Com rica ambientação das colônias da Região da Uva e do Vinho, no Rio Grande do Sul, Até Que A Música Pare acompanha a vida de Chiara (Cibele Tedesco), uma matriarca, que perde a presença de dois filhos e se em plena evolução espiritual por uma nova dinâmica de vida. O longa dirigido pela porto-alegrense Cristiane Oliveira pincela diversos temas a partir de um trauma familiar, sem nunca apelar pelo catártico, pelo contrário, a cineasta mostra que essas feridas podem ser cicatrizadas sem dor.
Até Que A Música Pare
Na trama, Chiara é a chefe de uma família de descendentes de imigrantes italianos, que, se sentindo solitária após o último filho sair de casa, decide acompanhar o marido em suas viagens como vendedor pelas bodegas e botecos da Serra. Ao longo do caminho, a relação será colocada à prova, na medida em que a protagonista revisa sua existência. Nesta jornada, a relação que Chiara desenvolve com uma tartaruga comprada pelo marido irá se mostrar central para a história, bem como um baralho de cartas.
Além do gracioso trabalho de Tedesco, o ator Hugo Lorenzatti dá vida ao conservador Alfredo, que consegue ser muito parecido com outras figuras próximas do nosso dia-a-dia por dizer um monte de bobagens pela sua ignorância, não necessariamente por má fé.
Esse personagem não cai no caricato, tampouco no etarismo justamente por ter Chiara ao lado, onde acompanhamos seu crescimento no decorrer do filme. De forma despretensiosa e até mesmo ingênua, ela começa rever seus conceitos cristãos ao estudar mais sobre o budismo.
Um baralho e uma bacia
O mais interessante da jornada da protagonista é que ela fica aberta a entender melhor o conceito de pós-vida do budismo depois que perde um filho e sente que nunca se despediu dele da forma adequada. É estabelecido que tudo que ela sabe sobre o budismo é baseado no senso comum de seu meio social, onde todos são cristãos.

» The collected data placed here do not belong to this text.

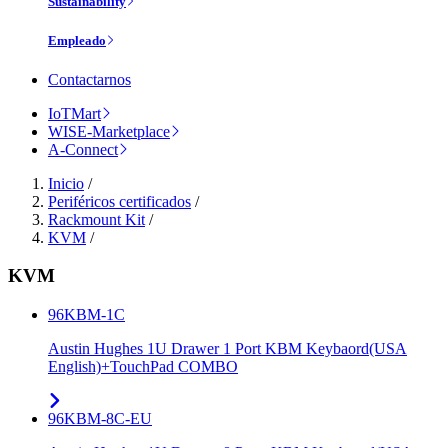
Sustainability
Empleado
Contactarnos
IoTMart
WISE-Marketplace
A-Connect
Inicio
/
Periféricos certificados
/
Rackmount Kit
/
KVM
/
KVM
96KBM-1C
Austin Hughes 1U Drawer 1 Port KBM Keybaord(USA
English)+TouchPad COMBO
96KBM-8C-EU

Aqui há um diálogo muito interessante e até literal sobre como pessoas da terceira idade geralmente caem nas notícias falsas devido ao pouco conhecimento de como a internet pode ser maléfica. E por meio de “links tops” de “sites oficiais” que Chiara parte para uma jornada de reflexão e de como a intolerância com o diferente a afastou de seus filhos.
Na nova dinâmica de vida, Chiara parte em viagem todos os dias com Alfredo. Ela percebe que o marido costumeiramente aceita algumas taças de vinho nas pausas de sua viagem, mas foi descobrindo que os baralhos vendidos pelo marido para esses bares de beira de estrada é a ponta do iceberg para uma vida pregressa com verdades ocultadas e pequenas “trambiques”. Quem também sempre está acompanhando o casal nas viagens é Filomena, uma tartaruga, que fica dentro de uma bacia.

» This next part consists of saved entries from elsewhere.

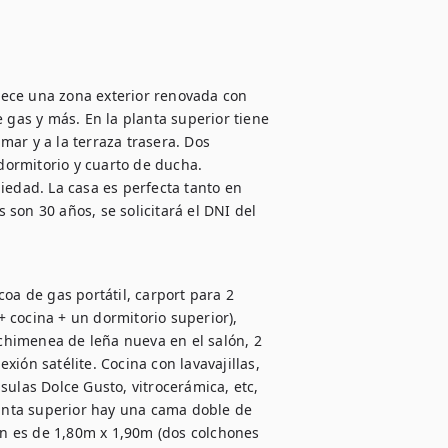
frece una zona exterior renovada con 
 gas y más. En la planta superior tiene 
ar y a la terraza trasera. Dos 
dormitorio y cuarto de ducha. 
iedad. La casa es perfecta tanto en 
son 30 años, se solicitará el DNI del 
oa de gas portátil, carport para 2 
 cocina + un dormitorio superior), 
 chimenea de leña nueva en el salón, 2 
ión satélite. Cocina con lavavajillas, 
ulas Dolce Gusto, vitrocerámica, etc, 
lanta superior hay una cama doble de 
n es de 1,80m x 1,90m (dos colchones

A dificuldade de envelhecer no nosso país
O filme tem parte de seus diálogos falados em talian, língua criada pelos descendentes de italianos, a partir da junção de diversos dialetos, mas predominantemente o vêneto, com o português. O uso do talian, metaforicamente falando, serve também para que o público entende que o casal principal protagonista em uma língua “antiquada” para os tempos modernos.
Isso é reforçado pelo trabalho de direção de Cristiane, que é bastante econômica na linguagem de seu longa. Com câmera fixa, muitos planos médios e abertos — sobretudo em cenas para mostrar a região. Cinematograficamente falando, o filme só ousa em uma iluminação mais artificial em cenas dentro da casa, onde Chiara está sob sob luzes diferentes ao decorrer do longa, enquanto Alfredo sempre é iluminado por uma luz de cor quente durante todo.
De forma sutil, como quase todos os temas abordados do longa, fala fala sobre a dificuldade de envelhecer no país. Como pessoas de terceira idade, em determinado do momento da vida podem ser lidas como “pesos” para seus filhos, onde os colocam geralmente em posição de isolamento, seja sozinhos em uma casa que comporta uma família inteira — que, embora pequena, todas as cenas internas são filmadas como se ela fosse maior — como emocionalmente.
Até Que A Música Pare pode ser lido como uma filme de superação de trauma, sobretudo por sua resolução, mas é também uma obra que aborda a importância de narrativas — no cinema e na vida — de pessoas mais velhas. A vida não termina só porque você envelheceu. Dá tempo pra viver, aprender as questionar as certezas que um dia você julgou ser inegociáveis.